*Required action:*
Restate all the data word for word, leaving nothing out.

*Records provided:*
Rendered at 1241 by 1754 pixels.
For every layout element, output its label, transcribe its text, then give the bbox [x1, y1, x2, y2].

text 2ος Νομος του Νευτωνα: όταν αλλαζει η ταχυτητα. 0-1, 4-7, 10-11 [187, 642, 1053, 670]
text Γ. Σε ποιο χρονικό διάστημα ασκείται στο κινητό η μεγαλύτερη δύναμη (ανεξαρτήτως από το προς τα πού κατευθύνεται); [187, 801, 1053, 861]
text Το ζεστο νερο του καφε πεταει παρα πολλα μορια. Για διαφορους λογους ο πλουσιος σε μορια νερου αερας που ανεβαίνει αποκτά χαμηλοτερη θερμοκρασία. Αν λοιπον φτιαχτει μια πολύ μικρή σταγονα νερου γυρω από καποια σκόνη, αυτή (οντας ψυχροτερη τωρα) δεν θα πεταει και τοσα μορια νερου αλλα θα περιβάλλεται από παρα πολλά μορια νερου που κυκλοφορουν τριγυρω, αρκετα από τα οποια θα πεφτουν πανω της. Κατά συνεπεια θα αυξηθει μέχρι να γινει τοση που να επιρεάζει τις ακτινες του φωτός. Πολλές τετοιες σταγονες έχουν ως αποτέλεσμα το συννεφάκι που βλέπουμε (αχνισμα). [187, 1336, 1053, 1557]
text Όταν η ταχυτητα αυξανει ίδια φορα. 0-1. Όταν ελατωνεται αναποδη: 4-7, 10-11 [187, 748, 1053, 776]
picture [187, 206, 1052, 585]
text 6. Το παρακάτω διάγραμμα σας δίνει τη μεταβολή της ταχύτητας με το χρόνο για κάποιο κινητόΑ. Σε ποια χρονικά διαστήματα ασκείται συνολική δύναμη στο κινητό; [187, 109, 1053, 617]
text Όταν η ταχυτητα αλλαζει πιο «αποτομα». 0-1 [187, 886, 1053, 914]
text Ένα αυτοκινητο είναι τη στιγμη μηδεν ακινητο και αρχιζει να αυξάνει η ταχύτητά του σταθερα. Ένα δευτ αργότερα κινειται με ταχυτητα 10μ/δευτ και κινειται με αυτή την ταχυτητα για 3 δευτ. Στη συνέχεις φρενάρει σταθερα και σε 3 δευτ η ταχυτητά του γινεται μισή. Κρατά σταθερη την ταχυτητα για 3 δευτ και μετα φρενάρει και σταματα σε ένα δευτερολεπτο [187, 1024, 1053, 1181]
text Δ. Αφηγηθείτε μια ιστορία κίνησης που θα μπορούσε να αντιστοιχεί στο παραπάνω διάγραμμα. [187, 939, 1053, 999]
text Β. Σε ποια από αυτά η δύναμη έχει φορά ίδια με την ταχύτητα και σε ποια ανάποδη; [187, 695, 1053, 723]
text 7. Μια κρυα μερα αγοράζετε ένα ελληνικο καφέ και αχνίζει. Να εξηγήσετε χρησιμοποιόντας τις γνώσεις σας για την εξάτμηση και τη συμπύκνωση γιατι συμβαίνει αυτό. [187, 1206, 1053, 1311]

*Answer to this task:*
Rendered at 1241 by 1754 pixels.
For every layout element, output its label, transcribe its text, then give the bbox [x1, y1, x2, y2].

text 2ος Νομος του Νευτωνα: όταν αλλαζει η ταχυτητα. 0-1, 4-7, 10-11 [187, 642, 1053, 670]
text Γ. Σε ποιο χρονικό διάστημα ασκείται στο κινητό η μεγαλύτερη δύναμη (ανεξαρτήτως από το προς τα πού κατευθύνεται); [187, 801, 1053, 861]
text Το ζεστο νερο του καφε πεταει παρα πολλα μορια. Για διαφορους λογους ο πλουσιος σε μορια νερου αερας που ανεβαίνει αποκτά χαμηλοτερη θερμοκρασία. Αν λοιπον φτιαχτει μια πολύ μικρή σταγονα νερου γυρω από καποια σκόνη, αυτή (οντας ψυχροτερη τωρα) δεν θα πεταει και τοσα μορια νερου αλλα θα περιβάλλεται από παρα πολλά μορια νερου που κυκλοφορουν τριγυρω, αρκετα από τα οποια θα πεφτουν πανω της. Κατά συνεπεια θα αυξηθει μέχρι να γινει τοση που να επιρεάζει τις ακτινες του φωτός. Πολλές τετοιες σταγονες έχουν ως αποτέλεσμα το συννεφάκι που βλέπουμε (αχνισμα). [187, 1336, 1053, 1557]
text Όταν η ταχυτητα αυξανει ίδια φορα. 0-1. Όταν ελατωνεται αναποδη: 4-7, 10-11 [187, 748, 1053, 776]
picture [187, 206, 1052, 585]
text 6. Το παρακάτω διάγραμμα σας δίνει τη μεταβολή της ταχύτητας με το χρόνο για κάποιο κινητόΑ. Σε ποια χρονικά διαστήματα ασκείται συνολική δύναμη στο κινητό; [187, 109, 1053, 617]
text Όταν η ταχυτητα αλλαζει πιο «αποτομα». 0-1 [187, 886, 1053, 914]
text Ένα αυτοκινητο είναι τη στιγμη μηδεν ακινητο και αρχιζει να αυξάνει η ταχύτητά του σταθερα. Ένα δευτ αργότερα κινειται με ταχυτητα 10μ/δευτ και κινειται με αυτή την ταχυτητα για 3 δευτ. Στη συνέχεις φρενάρει σταθερα και σε 3 δευτ η ταχυτητά του γινεται μισή. Κρατά σταθερη την ταχυτητα για 3 δευτ και μετα φρενάρει και σταματα σε ένα δευτερολεπτο [187, 1024, 1053, 1181]
text Δ. Αφηγηθείτε μια ιστορία κίνησης που θα μπορούσε να αντιστοιχεί στο παραπάνω διάγραμμα. [187, 939, 1053, 999]
text Β. Σε ποια από αυτά η δύναμη έχει φορά ίδια με την ταχύτητα και σε ποια ανάποδη; [187, 695, 1053, 723]
text 7. Μια κρυα μερα αγοράζετε ένα ελληνικο καφέ και αχνίζει. Να εξηγήσετε χρησιμοποιόντας τις γνώσεις σας για την εξάτμηση και τη συμπύκνωση γιατι συμβαίνει αυτό. [187, 1206, 1053, 1311]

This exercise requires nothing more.